PAGE TEXT:
Ouch! I think I paid about $18 for Woodstock, about $8 for Chicago and Led Zeppelin. Now that was a loooong time ago, but inflation isn't that high. The acoustics in many (most?) of these high priced arenas is also offensive. Most sound like a giant tin can.
 
Last show my wife and I went to was The Pogues/Sawdoctors in 2006. Tickets, after fees, were close to $60 each. In 1976 we saw Dylan's Rolling Thunder tour with Dylan/Baez/McGuinn/Kinky Friedman & others. Tickets for that one were $8. We even took our 6yo daughter. When my wife and I were dating, in 1968, we saw the Grateful Dead for $3. Even though we weren't huge Dead fans, we remember that one because when we left going on 4am they were still playing. In the early to mid 1960's, tickets to major rock groups (Jefferson Airplane, Dylan, etc) were $4-$5.
 
The best value ever was in 1981 I saw the Count Basie orchestra at a midwestern university. Tickets were around $20 each, but it was a great show. After the concert, my brother and I walked across the street to a small jazz club that always had local live music and a $2-3 cover. We paid our cover, found a table and were enjoying the group when about 6 or seven members of the Basie band walk in, start uncasing their instruments and jamming along with the local guys. Great night, and for a $3 cover we saw a truly memorable evening. Of course, none of the real big stars like Basie or Freddie Green showed up, but it was swinging.

TASK INPUTS:
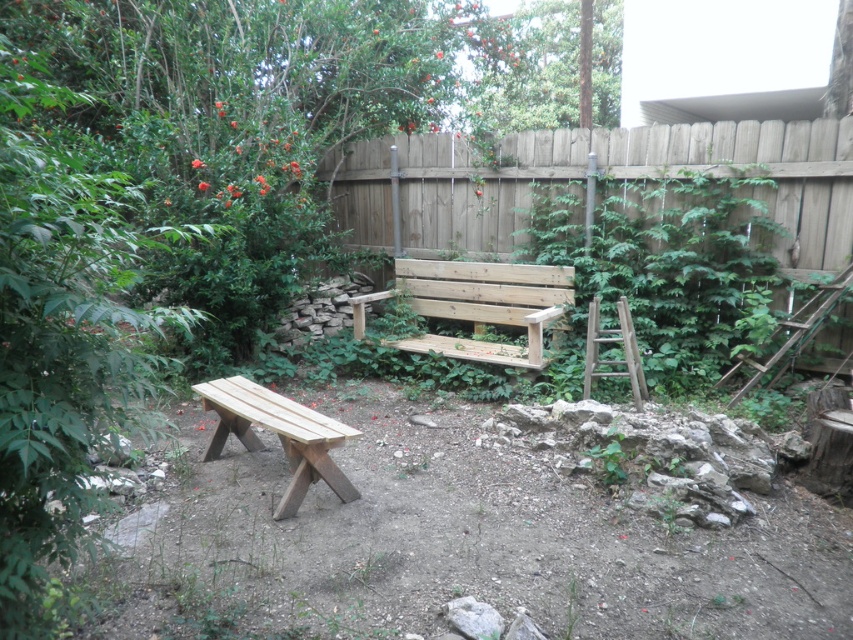
Question: Is wooden bench at center to the left of natural wood bench at lower left from the viewer's perspective?

Choices:
 (A) no
 (B) yes

Answer: (A)

Question: Which point is farther to the camera?

Choices:
 (A) (357, 328)
 (B) (250, 451)

Answer: (A)

Question: Is wooden bench at center smaller than natural wood bench at lower left?

Choices:
 (A) yes
 (B) no

Answer: (B)

Question: Is wooden bench at center above natural wood bench at lower left?

Choices:
 (A) yes
 (B) no

Answer: (A)

Question: Which point appears closest to the camera in this image?

Choices:
 (A) (229, 385)
 (B) (479, 316)

Answer: (A)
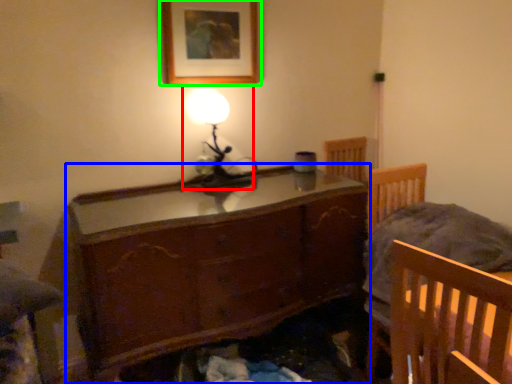
Question: Which is farther away from table lamp (highlighted by a red box)? chest of drawers (highlighted by a blue box) or picture frame (highlighted by a green box)?

Choices:
 (A) chest of drawers
 (B) picture frame

Answer: (A)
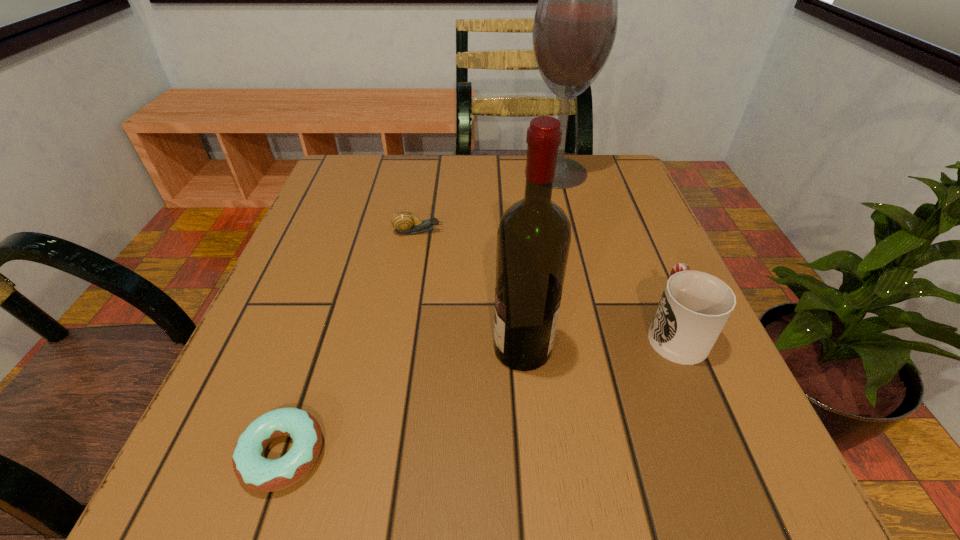
In order to click on vacant area located on the front and back of the nearer alcohol in this screenshot , I will do `click(340, 349)`.

Locate an element on the screen. This screenshot has height=540, width=960. blank space located 0.280m on the front and back of the nearer alcohol is located at coordinates (314, 349).

The height and width of the screenshot is (540, 960). I want to click on free space located 0.360m on the handle side of the third shortest object, so click(x=615, y=190).

Find the location of a particular element. Image resolution: width=960 pixels, height=540 pixels. free space located 0.100m on the handle side of the third shortest object is located at coordinates (646, 263).

I want to click on free space located 0.300m on the handle side of the third shortest object, so click(621, 204).

The height and width of the screenshot is (540, 960). In order to click on free space located on the front-facing side of the fourth tallest object in this screenshot , I will do `click(487, 232)`.

Identify the location of free location located 0.270m on the right of the doughnut. (535, 454).

Where is `object that is positioned at the far edge`? This screenshot has width=960, height=540. object that is positioned at the far edge is located at coordinates (575, 24).

The image size is (960, 540). In order to click on object that is at the near edge in this screenshot , I will do `click(252, 469)`.

Where is `object that is positioned at the left edge`? This screenshot has height=540, width=960. object that is positioned at the left edge is located at coordinates (252, 469).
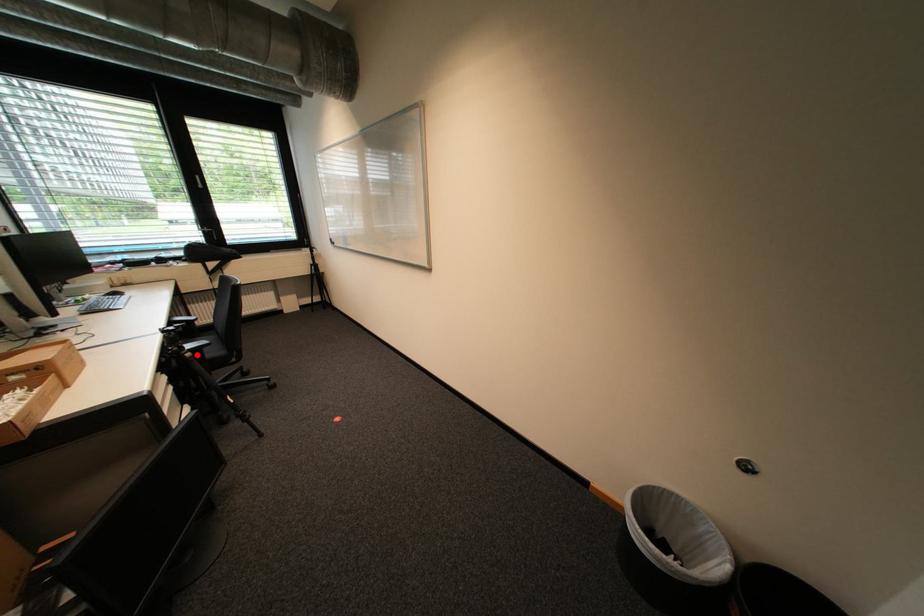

REQUIRED WORK:
(a) Could you print the part of the concert ticket text that opens with the words containing "Last show my" and closes with "etc) were $4-$5."?
(b) Can you render the records from the line containing "coordinates (575, 24)." through the end of the records as a JSON list of strings, one per line, with blank lines and pictures left out?

TASK ANSWERS:
(a)
Last show my wife and I went to was The Pogues/Sawdoctors in 2006. Tickets, after fees, were close to $60 each. In 1976 we saw Dylan's Rolling Thunder tour with Dylan/Baez/McGuinn/Kinky Friedman & others. Tickets for that one were $8. We even took our 6yo daughter. When my wife and I were dating, in 1968, we saw the Grateful Dead for $3. Even though we weren't huge Dead fans, we remember that one because when we left going on 4am they were still playing. In the early to mid 1960's, tickets to major rock groups (Jefferson Airplane, Dylan, etc) were $4-$5.

(b)
[
  "Where is `object that is positioned at the far edge`? This screenshot has width=960, height=540. object that is positioned at the far edge is located at coordinates (575, 24).",
  "The image size is (960, 540). In order to click on object that is at the near edge in this screenshot , I will do `click(252, 469)`.",
  "Where is `object that is positioned at the left edge`? This screenshot has height=540, width=960. object that is positioned at the left edge is located at coordinates (252, 469)."
]